Parsing very nested JSON documents can be a pain. Here are some notes on co-opting the strategy of “Framing” used in JSON-LD. (Note that unlike the basic operations of compaction
and expansion
, the JSON-LD framing algorithm actually is essentially independent of the @context
and any linked data concepts.
Here’s a toy example of some nested JSON. Very nested structures are usually the source of issues for me, even with purrr
, because often I want to pull data found at various different levels of nesting into a single row for the data.frame I care about.
library("jsonlite")
library("jsonld")
library("magrittr")
json <-'{
"@id": "http://example.org/library",
"@type": "ex:Library",
"ex:contains": {
"@id": "http://example.org/library/the-republic",
"@type": "ex:Book",
"ex:contains": {
"@id": "http://example.org/library/the-republic#introduction",
"@type": "ex:Chapter",
"dc:description": "An introductory chapter on The Republic.",
"dc:title": "The Introduction"
},
"dc:creator": "Plato",
"dc:title": "The Republic"
}
}
'
The default behavior of jsonlite:flatten
does not return a data frame here:
df <-fromJSON(json, flatten = TRUE)
class(df)
## [1] "list"
Note that df
is still a (rather cumbersome!) list.
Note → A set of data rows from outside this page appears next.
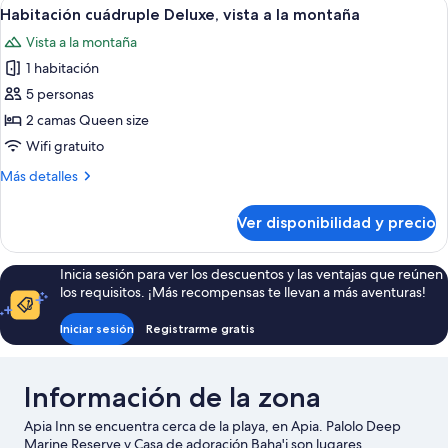
Ver
Habitación de hotel con dos camas, un
4
vista
Habitación cuádruple Deluxe, vista a la montaña
todas
a
Vista a la montaña
la
las
montaña
1 habitación
fotos
de
5 personas
Habitación
2 camas Queen size
cuádruple
Wifi gratuito
Deluxe,
Más
Más detalles
vista
detalles
a
sobre
Ver disponibilidad y precio
Habitación
la
cuádruple
montaña
Deluxe,
Inicia sesión para ver los descuentos y las ventajas que reúnen
vista
los requisitos. ¡Más recompensas te llevan a más aventuras!
a
la
Iniciar sesión
Registrarme gratis
montaña
Información de la zona
Apia Inn se encuentra cerca de la playa, en Apia. Palolo Deep
Marine Reserve y Casa de adoración Baha'i son lugares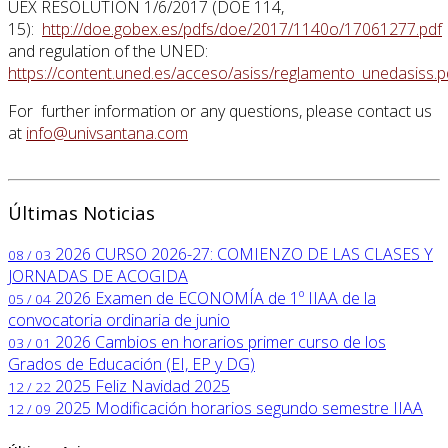
UEX RESOLUTION 1/6/2017 (DOE 114,
15):
http://doe.gobex.es/pdfs/doe/2017/1140o/17061277.pdf
and regulation of the UNED:
https://content.uned.es/acceso/asiss/reglamento_unedasiss.p
For further information or any questions, please contact us
at
info@univsantana.com
Últimas Noticias
2026
CURSO 2026-27: COMIENZO DE LAS CLASES Y
08 / 03
JORNADAS DE ACOGIDA
2026
Examen de ECONOMÍA de 1º IIAA de la
05 / 04
convocatoria ordinaria de junio
2026
Cambios en horarios primer curso de los
03 / 01
Grados de Educación (EI, EP y DG)
2025
Feliz Navidad 2025
12 / 22
2025
Modificación horarios segundo semestre IIAA
12 / 09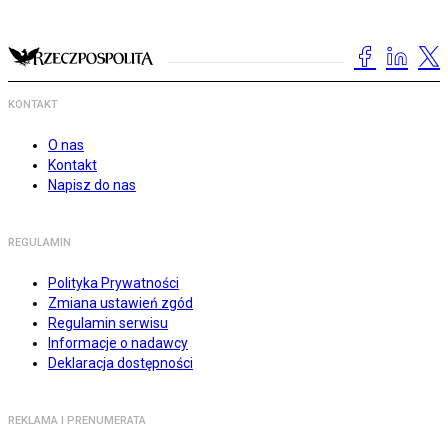
KONTAKT
O nas
Kontakt
Napisz do nas
REGULAMIN
Polityka Prywatności
Zmiana ustawień zgód
Regulamin serwisu
Informacje o nadawcy
Deklaracja dostępności
REKLAMA I PRENUMERATA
This is particularly annoying because the type/structure is unpredictable (depends on how much a nesting a given element might have), so hard to program around, so we usually wind not flattening the data (but having to iterate over some often ugly nesting).
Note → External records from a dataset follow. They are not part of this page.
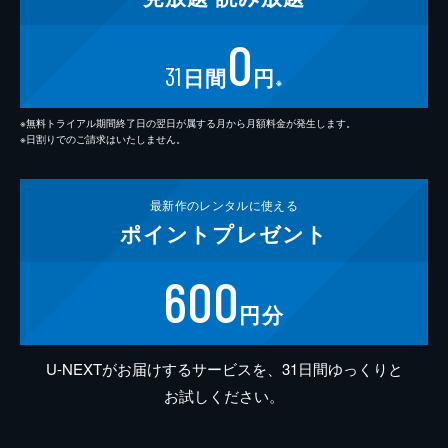
0
31
日間
円
※
※無料トライアル期間終了日の翌日が属する月から月額料金が発生します。
※日割りでのご請求はいたしません。
最新作の
レンタルに使える
ポイント
プレゼント
600
円分
U-NEXTがお届けするサービスを、31日間ゆっくりと
お試しください。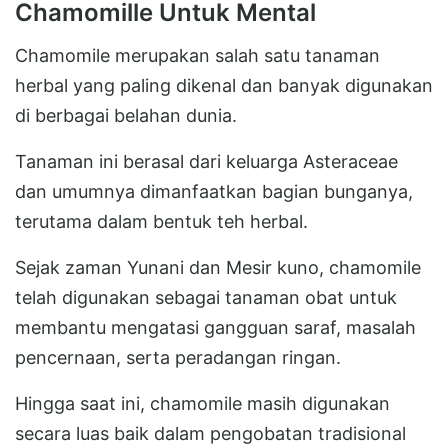
Chamomille Untuk Mental
Chamomile merupakan salah satu tanaman
herbal yang paling dikenal dan banyak digunakan
di berbagai belahan dunia.
Tanaman ini berasal dari keluarga Asteraceae
dan umumnya dimanfaatkan bagian bunganya,
terutama dalam bentuk teh herbal.
Sejak zaman Yunani dan Mesir kuno, chamomile
telah digunakan sebagai tanaman obat untuk
membantu mengatasi gangguan saraf, masalah
pencernaan, serta peradangan ringan.
Hingga saat ini, chamomile masih digunakan
secara luas baik dalam pengobatan tradisional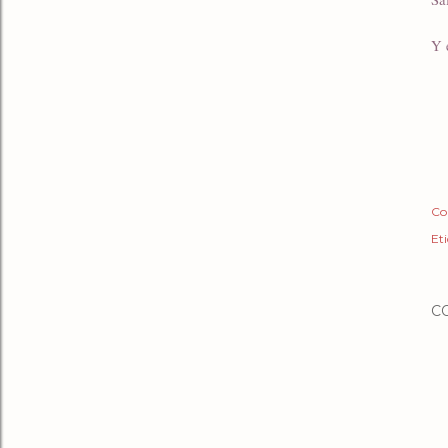
Y 
Co
Et
C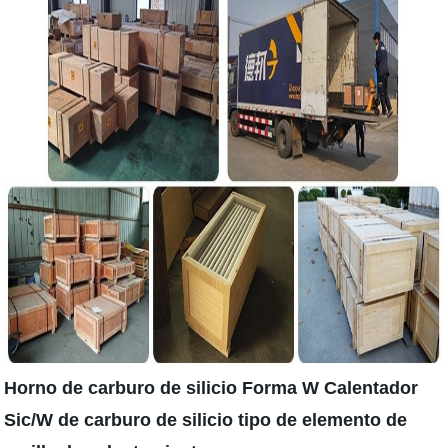
Horno de carburo de silicio Forma W Calentador
Sic/W de carburo de silicio tipo de elemento de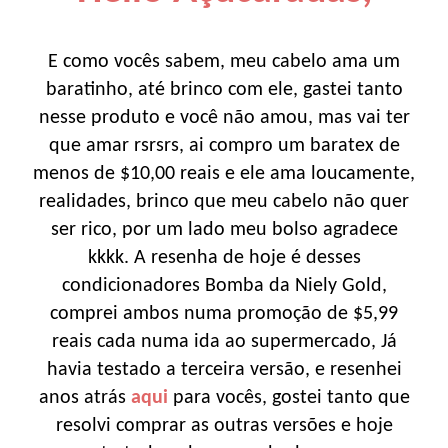
E como vocês sabem, meu cabelo ama um
baratinho, até brinco com ele, gastei tanto
nesse produto e você não amou, mas vai ter
que amar rsrsrs, ai compro um baratex de
menos de $10,00 reais e ele ama loucamente,
realidades, brinco que meu cabelo não quer
ser rico, por um lado meu bolso agradece
kkkk. A resenha de hoje é desses
condicionadores Bomba da Niely Gold,
comprei ambos numa promoção de $5,99
reais cada numa ida ao supermercado, Já
havia testado a terceira versão, e resenhei
anos atrás
aqui
para vocês, gostei tanto que
resolvi comprar as outras versões e hoje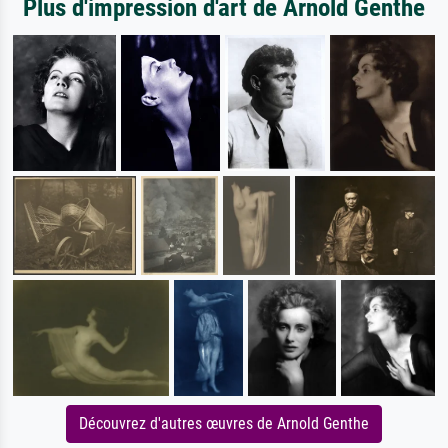
Plus d'impression d'art de Arnold Genthe
Découvrez d'autres œuvres de Arnold Genthe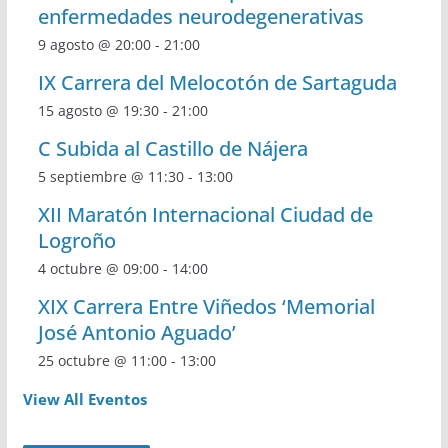
enfermedades neurodegenerativas
9 agosto @ 20:00
-
21:00
IX Carrera del Melocotón de Sartaguda
15 agosto @ 19:30
-
21:00
C Subida al Castillo de Nájera
5 septiembre @ 11:30
-
13:00
XII Maratón Internacional Ciudad de
Logroño
4 octubre @ 09:00
-
14:00
XIX Carrera Entre Viñedos ‘Memorial
José Antonio Aguado’
25 octubre @ 11:00
-
13:00
View All Eventos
A JSON-LD framing solution
Let’s imagine I just want to pull out book titles from the middle of that nested structure. Here’s a frame for that:
frame <-
'{
"@explicit": "true",
"@type": "ex:Book",
"dc:title": {}
}'
jsonld_frame(json, frame) %>% fromJSON()
## $`@graph`
## @id @type dc:title
## 1 http://example.org/library/the-republic ex:Book The Republic
How about a data frame with the title and creator for all objects, regardless of nesting depth:
frame <-
'{
"@explicit": "true",
"@id": {},
"dc:title": {"@default": "NA"},
"dc:creator": {"@default": "NA"}
}'
jsonld_frame(json, frame) %>% fromJSON()
## $`@graph`
## @id @type
## 1 http://example.org/library/the-republic ex:Book
## 2 http://example.org/library/the-republic#introduction ex:Chapter
## dc:creator dc:title
## 1 Plato The Republic
## 2 NA The Introduction
This strategy is also very effective when you either don’t know exactly how the data is structured, or the data structure changes either over time or across different records provided by the data provider (e.g. when some entries may have more nested content than other entries of the same type).
More details on the syntax used in specifying a frame can be found in the offical documentation.